Supplied data below:

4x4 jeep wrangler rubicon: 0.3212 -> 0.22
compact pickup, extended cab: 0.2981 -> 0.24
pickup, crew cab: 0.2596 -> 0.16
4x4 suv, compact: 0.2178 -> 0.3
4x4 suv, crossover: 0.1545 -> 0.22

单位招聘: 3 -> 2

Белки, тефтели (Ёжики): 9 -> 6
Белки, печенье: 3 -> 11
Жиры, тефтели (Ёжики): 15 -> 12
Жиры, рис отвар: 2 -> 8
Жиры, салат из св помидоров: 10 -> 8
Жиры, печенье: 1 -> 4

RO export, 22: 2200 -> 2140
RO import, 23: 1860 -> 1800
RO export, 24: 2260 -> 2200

End of Supplied data.
Supplied data below:

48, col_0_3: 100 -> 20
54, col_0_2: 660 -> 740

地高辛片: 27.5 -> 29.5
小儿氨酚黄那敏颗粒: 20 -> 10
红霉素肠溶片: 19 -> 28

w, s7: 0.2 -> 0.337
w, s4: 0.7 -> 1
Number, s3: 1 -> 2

End of Supplied data.

What to produce
Look above for the line holding "4x4 suv, compact: 0.2178 -> 0.3", then set down exactly that line and every line after it up to and including the line holding "RO export, 24: 2260 -> 2200", with nothing else.

Answer to this problem
4x4 suv, compact: 0.2178 -> 0.3
4x4 suv, crossover: 0.1545 -> 0.22

单位招聘: 3 -> 2

Белки, тефтели (Ёжики): 9 -> 6
Белки, печенье: 3 -> 11
Жиры, тефтели (Ёжики): 15 -> 12
Жиры, рис отвар: 2 -> 8
Жиры, салат из св помидоров: 10 -> 8
Жиры, печенье: 1 -> 4

RO export, 22: 2200 -> 2140
RO import, 23: 1860 -> 1800
RO export, 24: 2260 -> 2200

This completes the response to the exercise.